A Pipeline approach to chaining common xarray data structure conversions
3 stars 10 forks source link

from_features is broken if rows are dropped after to_features #27

Closed PeterDSteinberg closed 6 years ago

PeterDSteinberg commented 7 years ago

to_features calls .ravel on each DataArray to create a MultiIndex on the row dimension, typically called space. Then from_features can be called to reshape each column of the .features DataArray back into ND arrays. Currently this fails, but shouldn't, when rows are dropped from the .features DataArray.

To replicate, make a random MLDataset that has >1 DataArray and call .to_features(), then drop some rows, then try calling from_features. The problem is in the assumption about the shape of the DataArray(s) that need to be created.

gbrener commented 7 years ago

Looking into this now: when I remove a row from the .features DataArray, I get a ValueError "cannot reshape array of size N into shape (X, Y)" from here: https://github.com/ContinuumIO/xarray_filters/blob/master/xarray_filters/reshape.py#L243 It is related to the dims variable, which comes out of the multi_index.multi_index_to_coords function. Just wanted to confirm/elaborate on your issue, before investigating further.

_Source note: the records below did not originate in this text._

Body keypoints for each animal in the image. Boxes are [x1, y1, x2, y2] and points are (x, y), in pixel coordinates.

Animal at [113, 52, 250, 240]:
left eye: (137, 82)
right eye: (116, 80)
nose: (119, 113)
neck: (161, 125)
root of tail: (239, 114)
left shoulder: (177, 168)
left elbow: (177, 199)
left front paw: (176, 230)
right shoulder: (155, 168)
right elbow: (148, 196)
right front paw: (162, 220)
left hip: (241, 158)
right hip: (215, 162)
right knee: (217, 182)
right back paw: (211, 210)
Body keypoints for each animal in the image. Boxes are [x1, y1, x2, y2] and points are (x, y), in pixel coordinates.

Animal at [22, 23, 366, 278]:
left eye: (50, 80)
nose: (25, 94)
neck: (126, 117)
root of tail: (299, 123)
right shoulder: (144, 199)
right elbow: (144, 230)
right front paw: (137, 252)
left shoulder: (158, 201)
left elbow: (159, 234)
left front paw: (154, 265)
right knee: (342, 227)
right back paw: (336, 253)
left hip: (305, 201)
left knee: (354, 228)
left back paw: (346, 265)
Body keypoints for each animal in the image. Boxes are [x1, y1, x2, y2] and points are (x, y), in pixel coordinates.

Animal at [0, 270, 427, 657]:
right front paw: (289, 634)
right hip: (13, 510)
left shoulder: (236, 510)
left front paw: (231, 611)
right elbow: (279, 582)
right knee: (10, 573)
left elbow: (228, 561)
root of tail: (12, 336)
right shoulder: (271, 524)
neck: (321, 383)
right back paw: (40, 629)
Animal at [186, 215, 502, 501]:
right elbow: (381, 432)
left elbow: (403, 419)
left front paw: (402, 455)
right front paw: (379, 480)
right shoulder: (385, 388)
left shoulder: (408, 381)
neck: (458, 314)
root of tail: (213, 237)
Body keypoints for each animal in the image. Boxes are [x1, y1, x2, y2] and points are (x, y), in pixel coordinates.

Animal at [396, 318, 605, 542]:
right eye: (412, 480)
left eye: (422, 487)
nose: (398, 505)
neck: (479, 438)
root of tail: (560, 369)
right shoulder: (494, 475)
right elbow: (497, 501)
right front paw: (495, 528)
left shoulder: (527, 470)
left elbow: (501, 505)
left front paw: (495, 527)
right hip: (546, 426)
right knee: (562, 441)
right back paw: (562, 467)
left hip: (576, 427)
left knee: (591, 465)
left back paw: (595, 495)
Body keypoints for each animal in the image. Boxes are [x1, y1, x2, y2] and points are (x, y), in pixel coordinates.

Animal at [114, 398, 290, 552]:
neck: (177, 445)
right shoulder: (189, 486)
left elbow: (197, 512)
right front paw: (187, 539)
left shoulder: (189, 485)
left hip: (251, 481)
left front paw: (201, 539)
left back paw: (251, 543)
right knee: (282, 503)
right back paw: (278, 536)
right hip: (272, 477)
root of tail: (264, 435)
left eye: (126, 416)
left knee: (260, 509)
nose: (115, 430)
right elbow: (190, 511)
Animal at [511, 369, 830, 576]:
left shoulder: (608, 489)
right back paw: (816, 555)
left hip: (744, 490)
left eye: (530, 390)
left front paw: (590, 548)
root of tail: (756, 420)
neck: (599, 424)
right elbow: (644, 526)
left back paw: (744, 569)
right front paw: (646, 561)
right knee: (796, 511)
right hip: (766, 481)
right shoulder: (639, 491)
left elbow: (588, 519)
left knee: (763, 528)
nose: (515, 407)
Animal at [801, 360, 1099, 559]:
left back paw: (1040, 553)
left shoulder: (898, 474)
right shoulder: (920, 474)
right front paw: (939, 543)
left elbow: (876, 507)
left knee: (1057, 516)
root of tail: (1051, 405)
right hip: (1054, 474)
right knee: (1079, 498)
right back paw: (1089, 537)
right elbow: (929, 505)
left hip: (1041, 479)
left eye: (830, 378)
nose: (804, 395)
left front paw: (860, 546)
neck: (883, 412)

PeterDSteinberg commented 7 years ago

Exactly, yes @gbrener . It cannot reshape it into size (X, Y) because the X, Y shape I assume is the original arrays shape before NaNs are dropped. After the drop, some points are missing and not so simple. Maybe after rows are dropped, we have to detect the unique coordinate tuples that remain, and construct an empty array of the right size, putting NaNs where the .features array lacks rows.

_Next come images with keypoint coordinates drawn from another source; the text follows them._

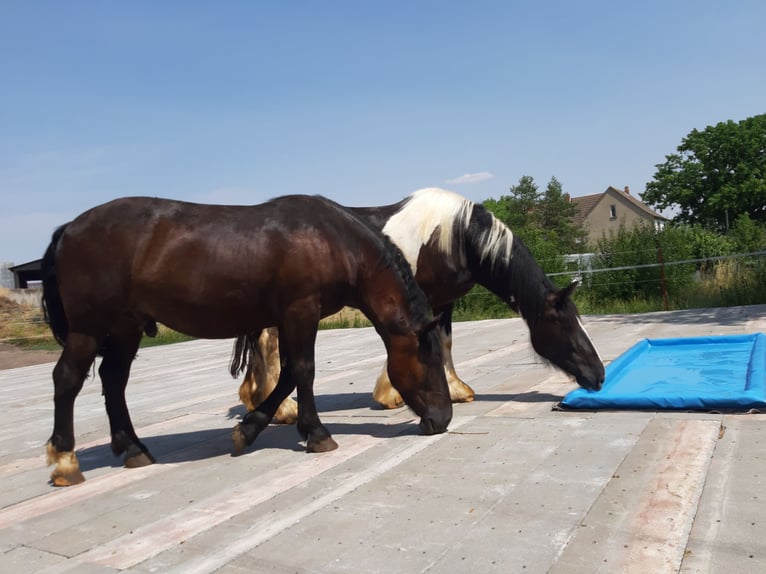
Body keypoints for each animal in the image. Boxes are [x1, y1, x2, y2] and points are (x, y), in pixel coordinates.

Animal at [40, 194, 452, 486]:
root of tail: (69, 228)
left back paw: (133, 448)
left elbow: (287, 376)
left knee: (113, 379)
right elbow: (303, 371)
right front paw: (318, 434)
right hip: (89, 327)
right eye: (428, 359)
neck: (331, 240)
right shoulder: (301, 311)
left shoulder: (287, 318)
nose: (442, 419)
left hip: (126, 326)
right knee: (67, 379)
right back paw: (65, 461)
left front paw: (248, 430)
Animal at [236, 187, 605, 423]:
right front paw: (391, 395)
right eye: (565, 326)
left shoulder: (445, 300)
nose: (599, 376)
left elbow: (444, 342)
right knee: (269, 346)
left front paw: (455, 389)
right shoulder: (423, 298)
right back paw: (282, 410)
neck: (455, 237)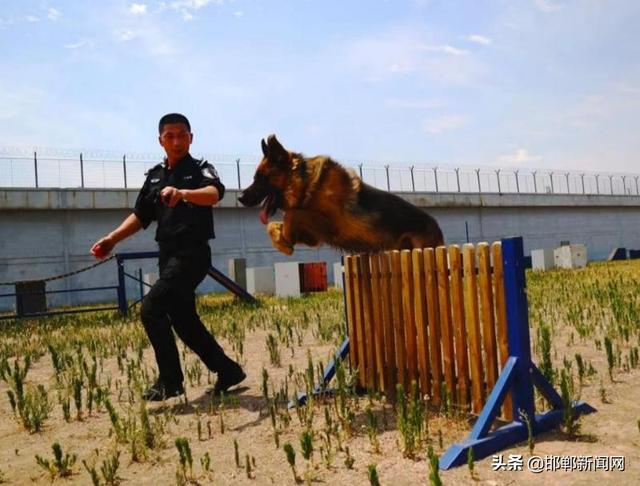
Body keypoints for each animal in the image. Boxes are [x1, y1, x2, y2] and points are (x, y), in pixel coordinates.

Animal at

PeterDSteinberg commented 7 years ago

Another way to replicate:

At the bottom of MLDataset-Reshape-Examples do the following to create flattened MLDataset, add some NaN's to it, and make a clean MLDataset:

flattened = dset.chain([(example_agg, dict(dim='a')),
                         (example_agg, dict(dim='b')),
                         layers_example_with_kw,
                         layers_example_named_args,
                        ]).to_features()

flattened.features.values[0:5, 0] = np.NaN
clean = flattened.dropna('space')

Check that we dropped the 5 NaN rows from .features:

clean.features.shape, flattened.features.shape
((835, 1), (840, 1))

Call from_features() now and get a ValueError while attempting to reshape into the wrong size array template

clean.from_features()
---------------------------------------------------------------------------
ValueError                                Traceback (most recent call last)
<ipython-input-55-640961d30be5> in <module>()
----> 1 clean.from_features()

~/Documents/earth/xarray_filters/xarray_filters/mldataset.py in from_features(self, features_layer)
     39             raise ValueError('features_layer ({}) not in self.data_vars'.format(features_layer))
     40         data_arr = self[features_layer]
---> 41         dset = from_features(data_arr)
     42         return dset
     43 

~/Documents/earth/xarray_filters/xarray_filters/reshape.py in from_features(arr, axis)
    240     dset = OrderedDict()
    241     for j in range(simple_np_arr.size):
--> 242         val = arr[:, j].values.reshape(shp)
    243         layer = simple_np_arr[j]
    244         dset[layer] = xr.DataArray(val, coords=coords, dims=dims)

ValueError: cannot reshape array of size 835 into shape (4,5,6,7)
gbrener commented 7 years ago

@PeterDSteinberg thanks for the code sample. I reproduced the issue, and think the problem may stem from how we're gleaning the coordinates/dimensions from the feature DataArray's MultiIndex (https://github.com/ContinuumIO/xarray_filters/blob/master/xarray_filters/multi_index.py#L56). Still working on what the solution should be.

gbrener commented 6 years ago

@PeterDSteinberg, I posted some possible approaches/solutions in the company chat. Here is a condensed testcase that we can add to this repo once we decide on a fix:

import numpy as np
import xarray as xr
from xarray_filters import MLDataset

X = MLDataset({'pressure': xr.DataArray(np.random.uniform(0, 1, (2,3)),
                                        coords={'x': np.arange(2),
                                                'y': np.arange(3)},
                                        dims=['x', 'y']),
               'temperature': xr.DataArray(np.random.uniform(0, 1, (2,3)),
                                           coords={'x': np.arange(2),
                                                   'y': np.arange(3)},
                                           dims=['x', 'y'])})

print(X)
features = X.to_features()
print('X.to_features():', features)
data1 = features.from_features()
print('X.to_features().from_features():', data1)

assert np.array_equal(data1.coords.to_index().values, X.coords.to_index().values)
np.testing.assert_allclose(data1.to_array()[0], X.to_array()[0])

features['features'].values[:2, 0] = np.nan
print(features['features'])
features = features.dropna('space')
data2 = features.from_features()
gbrener commented 6 years ago

This is fixed as of PR #39 . Closing.